Text passage>
Deadlock avoidance • Hierarchical locking – imposes an order on related locks and requires that all threads take locks in the same order, e.g. thread must lock condition variable before locking the linked list; • Stochastic locking – when order violation may occur try_lock() is used instead of lock(). If the lock cannot be acquired because it is allocated already it returns a failure instead of blocking.
Recursive locks • Lock, which is owned by a thread is acquired by a lower level routine which is called by the thread to perform some operation on resource locked by the thread. Without recursion there would be deadlock.

What you are asked to do> Decide whether each statement agrees with the text on deadlock avoidance and recursive locks, answering yes or no and quoting the deciding words: (a) hierarchical locking requires all threads to take locks in the same order; (b) with stochastic locking, try_lock() blocks until the lock becomes free; (c) recursive locks are what cause deadlock when a lower level routine acquires a lock the thread already owns.

Dataset entries>
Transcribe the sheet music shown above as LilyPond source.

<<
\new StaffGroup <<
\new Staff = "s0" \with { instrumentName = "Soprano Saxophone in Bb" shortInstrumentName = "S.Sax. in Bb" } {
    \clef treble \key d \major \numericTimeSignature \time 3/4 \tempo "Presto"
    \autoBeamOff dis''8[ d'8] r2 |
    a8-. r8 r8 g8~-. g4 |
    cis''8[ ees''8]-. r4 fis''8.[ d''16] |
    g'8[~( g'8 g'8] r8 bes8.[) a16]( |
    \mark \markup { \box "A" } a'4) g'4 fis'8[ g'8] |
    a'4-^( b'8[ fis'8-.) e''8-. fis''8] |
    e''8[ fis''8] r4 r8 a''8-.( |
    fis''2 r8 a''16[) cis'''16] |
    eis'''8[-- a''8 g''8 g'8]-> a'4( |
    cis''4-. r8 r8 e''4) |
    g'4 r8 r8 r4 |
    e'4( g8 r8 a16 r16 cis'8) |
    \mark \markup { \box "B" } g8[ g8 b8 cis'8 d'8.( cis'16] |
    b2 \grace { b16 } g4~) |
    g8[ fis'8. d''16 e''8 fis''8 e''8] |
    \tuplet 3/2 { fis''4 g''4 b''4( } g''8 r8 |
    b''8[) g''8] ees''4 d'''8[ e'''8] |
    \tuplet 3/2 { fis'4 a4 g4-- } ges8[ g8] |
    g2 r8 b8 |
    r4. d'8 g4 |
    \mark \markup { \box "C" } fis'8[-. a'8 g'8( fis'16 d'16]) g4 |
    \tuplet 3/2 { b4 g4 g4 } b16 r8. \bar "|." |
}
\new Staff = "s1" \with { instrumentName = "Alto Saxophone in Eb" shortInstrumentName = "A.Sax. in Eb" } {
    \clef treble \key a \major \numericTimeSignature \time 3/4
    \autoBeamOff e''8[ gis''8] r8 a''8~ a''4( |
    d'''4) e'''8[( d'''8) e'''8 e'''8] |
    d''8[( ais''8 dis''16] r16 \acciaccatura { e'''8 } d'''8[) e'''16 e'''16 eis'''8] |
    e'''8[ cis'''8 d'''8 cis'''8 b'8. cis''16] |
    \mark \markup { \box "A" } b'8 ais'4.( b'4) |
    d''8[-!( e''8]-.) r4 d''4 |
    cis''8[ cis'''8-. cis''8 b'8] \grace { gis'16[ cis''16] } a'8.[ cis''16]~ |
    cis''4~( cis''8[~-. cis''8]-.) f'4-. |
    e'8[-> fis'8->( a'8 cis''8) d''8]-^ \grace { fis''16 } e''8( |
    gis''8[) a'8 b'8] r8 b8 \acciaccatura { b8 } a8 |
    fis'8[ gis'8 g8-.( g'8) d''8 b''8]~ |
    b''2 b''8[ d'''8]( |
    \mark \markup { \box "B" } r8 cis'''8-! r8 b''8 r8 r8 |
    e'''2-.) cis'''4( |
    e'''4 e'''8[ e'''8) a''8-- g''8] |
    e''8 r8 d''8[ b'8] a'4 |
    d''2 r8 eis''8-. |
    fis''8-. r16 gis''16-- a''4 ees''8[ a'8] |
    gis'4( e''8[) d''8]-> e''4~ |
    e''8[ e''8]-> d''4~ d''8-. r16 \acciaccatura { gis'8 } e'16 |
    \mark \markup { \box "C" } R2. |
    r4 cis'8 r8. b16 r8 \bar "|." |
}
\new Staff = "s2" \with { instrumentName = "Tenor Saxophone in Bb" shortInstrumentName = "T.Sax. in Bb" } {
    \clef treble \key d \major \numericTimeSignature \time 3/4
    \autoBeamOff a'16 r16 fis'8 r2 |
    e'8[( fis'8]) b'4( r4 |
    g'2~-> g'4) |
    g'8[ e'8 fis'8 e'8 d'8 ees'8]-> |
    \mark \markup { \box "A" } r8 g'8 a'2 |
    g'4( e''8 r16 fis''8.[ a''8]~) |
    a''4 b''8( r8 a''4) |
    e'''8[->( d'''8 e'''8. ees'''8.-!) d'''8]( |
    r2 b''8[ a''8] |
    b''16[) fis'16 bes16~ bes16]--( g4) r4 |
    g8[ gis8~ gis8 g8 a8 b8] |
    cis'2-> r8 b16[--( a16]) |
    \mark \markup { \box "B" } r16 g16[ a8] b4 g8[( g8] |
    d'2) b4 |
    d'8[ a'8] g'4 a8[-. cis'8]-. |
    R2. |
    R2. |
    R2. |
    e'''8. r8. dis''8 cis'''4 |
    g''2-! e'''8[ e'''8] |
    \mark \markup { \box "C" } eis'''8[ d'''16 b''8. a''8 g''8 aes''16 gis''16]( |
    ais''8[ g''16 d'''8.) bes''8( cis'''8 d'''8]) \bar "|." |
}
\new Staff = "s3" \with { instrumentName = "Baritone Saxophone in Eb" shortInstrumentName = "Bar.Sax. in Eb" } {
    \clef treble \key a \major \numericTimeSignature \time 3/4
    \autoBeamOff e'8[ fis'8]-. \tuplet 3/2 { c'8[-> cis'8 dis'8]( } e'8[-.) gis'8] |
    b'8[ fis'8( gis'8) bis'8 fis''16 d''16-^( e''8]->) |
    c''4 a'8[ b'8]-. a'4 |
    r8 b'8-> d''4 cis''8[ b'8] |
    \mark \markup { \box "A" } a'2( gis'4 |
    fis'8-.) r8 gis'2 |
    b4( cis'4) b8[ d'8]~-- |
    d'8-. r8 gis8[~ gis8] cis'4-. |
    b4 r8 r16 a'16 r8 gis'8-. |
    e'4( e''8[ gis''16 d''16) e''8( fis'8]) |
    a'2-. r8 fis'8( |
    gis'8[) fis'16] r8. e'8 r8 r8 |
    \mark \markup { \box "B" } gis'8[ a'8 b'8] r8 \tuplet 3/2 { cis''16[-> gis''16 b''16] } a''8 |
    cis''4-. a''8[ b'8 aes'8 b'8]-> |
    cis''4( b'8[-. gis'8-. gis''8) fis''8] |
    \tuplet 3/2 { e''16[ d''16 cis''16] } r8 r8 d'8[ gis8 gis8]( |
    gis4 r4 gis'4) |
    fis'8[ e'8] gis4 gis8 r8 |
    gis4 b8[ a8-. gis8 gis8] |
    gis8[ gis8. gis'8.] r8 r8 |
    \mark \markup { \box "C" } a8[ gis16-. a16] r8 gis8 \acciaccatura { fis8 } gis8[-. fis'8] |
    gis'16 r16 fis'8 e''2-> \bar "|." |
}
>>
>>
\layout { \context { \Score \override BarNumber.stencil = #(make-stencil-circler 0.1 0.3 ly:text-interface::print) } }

Exercise response>
(a) Yes: "requires that all threads take locks in the same order"
(b) No: "it returns a failure instead of blocking"
(c) No: "Without recursion there would be deadlock."